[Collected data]
----------------

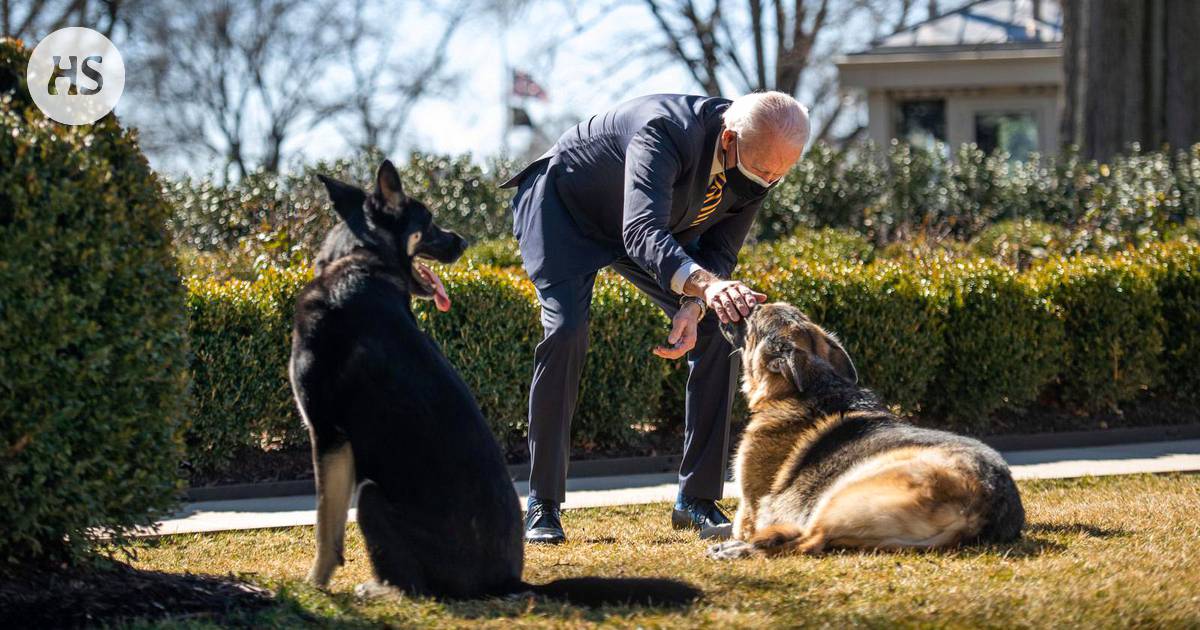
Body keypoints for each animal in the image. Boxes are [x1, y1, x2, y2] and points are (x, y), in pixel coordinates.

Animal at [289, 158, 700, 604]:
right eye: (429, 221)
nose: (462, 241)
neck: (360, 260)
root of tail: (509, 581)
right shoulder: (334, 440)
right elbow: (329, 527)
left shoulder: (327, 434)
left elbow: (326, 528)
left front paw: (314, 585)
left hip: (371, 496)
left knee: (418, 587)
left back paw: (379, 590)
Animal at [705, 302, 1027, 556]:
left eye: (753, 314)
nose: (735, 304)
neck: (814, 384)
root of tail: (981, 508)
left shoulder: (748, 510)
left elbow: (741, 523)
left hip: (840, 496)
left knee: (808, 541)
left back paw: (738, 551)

----------------

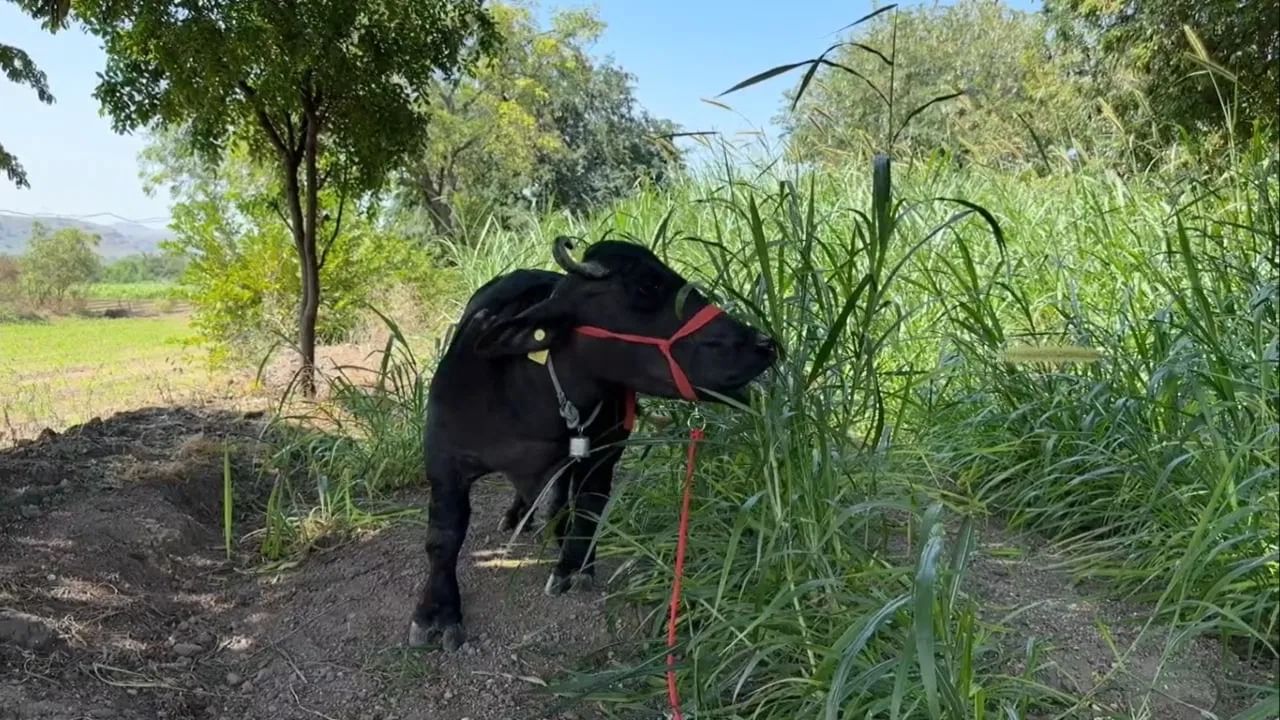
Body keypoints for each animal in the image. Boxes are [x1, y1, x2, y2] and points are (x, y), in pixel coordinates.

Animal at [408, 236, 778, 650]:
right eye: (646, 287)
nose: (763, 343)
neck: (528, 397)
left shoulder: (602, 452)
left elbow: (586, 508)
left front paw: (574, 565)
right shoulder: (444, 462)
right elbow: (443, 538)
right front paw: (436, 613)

----------------

● AIM OF THE TASK: Could you restate word for word the lines above, from the one that contains "left elbow: (326, 528)" through the one that contains "left back paw: (738, 551)", and no others?

● RESULT BELOW:
left elbow: (326, 528)
left front paw: (314, 585)
left hip: (371, 496)
left knee: (418, 587)
left back paw: (379, 590)
Animal at [705, 302, 1027, 556]:
left eye: (753, 314)
nose: (735, 304)
neck: (814, 384)
root of tail: (981, 508)
left shoulder: (748, 510)
left elbow: (741, 523)
left hip: (840, 496)
left knee: (808, 541)
left back paw: (738, 551)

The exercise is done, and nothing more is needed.